Journalists and Other Non-Fiction Writers

Carl Stern, Bill Kurtis, and Fred Graham are all law school grads who turned to journalism. Catherine Crier was a practicing attorney and judge before moving into television commentary.

Geraldo Rivera earned a law degree at Brooklyn Law School.

Philip Graham went to Harvard Law School and clerked for Felix Frankfurter before founding The Washington Post.

Gerald Posner, author of the best seller Case Closed (about the JFK assassination) graduated from the Hastings College of Law and worked at Cravath, Swaine and Moore before turning to investigative journalism.

Victor Zammit, a retired Australian lawyer, has taken up the cause of the afterlife, writing and speaking on the possibility of conversing with the dead.

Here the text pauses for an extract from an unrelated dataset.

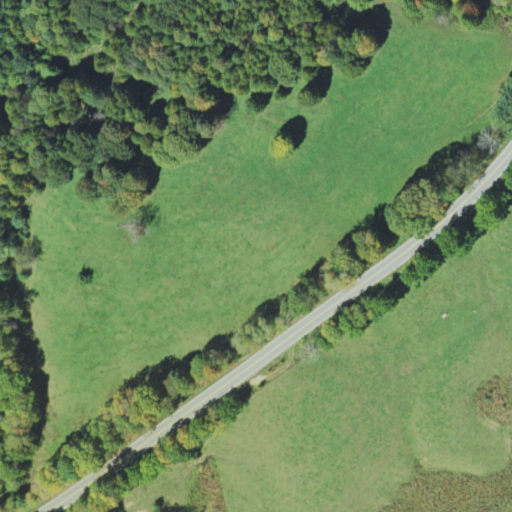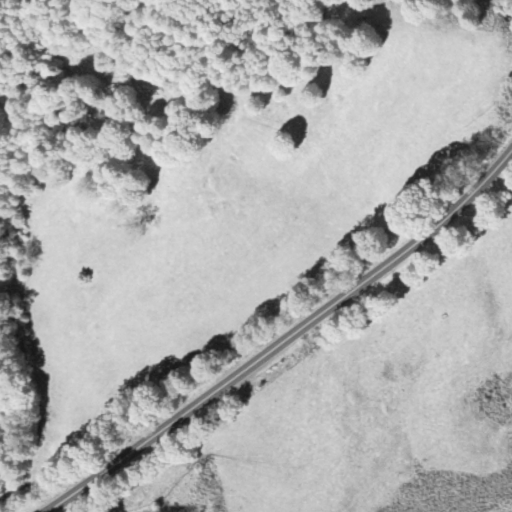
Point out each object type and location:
road: (281, 337)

Jeff Greenfield, a Yale Law School graduate and former speechwriter for Robert Kennedy, was an analyst for ABC News and CNN, and he was a political correspondent for CBS News.

Barbara Olson, a lawyer and commentator for CNN, and wife of Solicitor General Ted Olson, died tragically in the terrorist attack on the Pentagon on September 11, 2001; she used her cell phone to call her husband from the plane to tell him of the hijacking.

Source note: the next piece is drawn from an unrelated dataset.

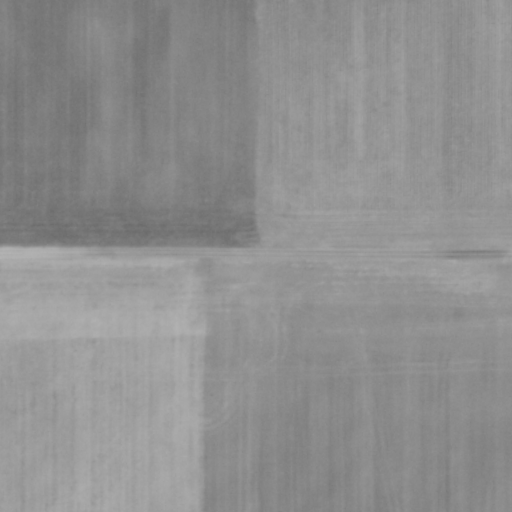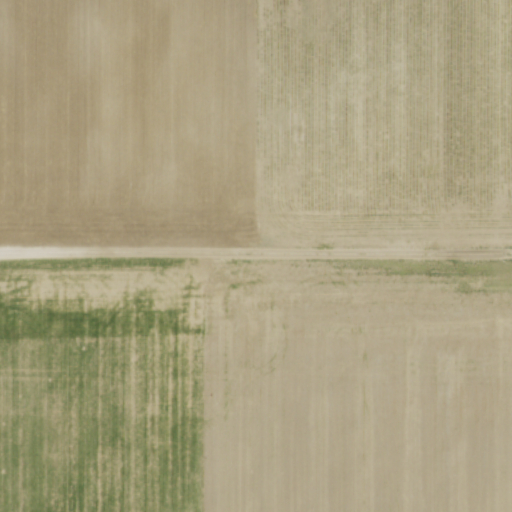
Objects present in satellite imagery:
road: (256, 254)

Jack Ford was a Court TV commentator and Chief Legal Correspondent for NBC News. He used his winnings from appearances on the game show Jeopardy! to pay for part of his law school education. And do you remember Christine Craft, the broadcast journalist fired for being, “too old, too unattractive and not deferential enough to men”? She earned a law degree from McGeorge School of Law in 1995 and continues to work as a journalist.

Bob Woodruff, the ABC news anchor badly wounded in Iraq, received a law degree from the University of Michigan.

Linda Holmes, who blogs at Monkey See, is a recovering lawyer.

Cynthia McFadden, formerly of ABC’s Primetime Live and “Nightline”, received her JD from Columbia Law in 1984. Erin Moriarty is a correspondant for CBS News and that network’s “60 Minutes.” She received her law degree from Ohio State in 1977. Her coverage of the Ryan Ferguson case helped get him a successful appeal.

The late Elizabeth Wurtzel, the author of Prozac Nation (1994), and Bitch: In Praise of Difficult Women (1998), and other books, graduated from Yale Law School in 2007 and practiced for a time at Boies Schiller Flexner.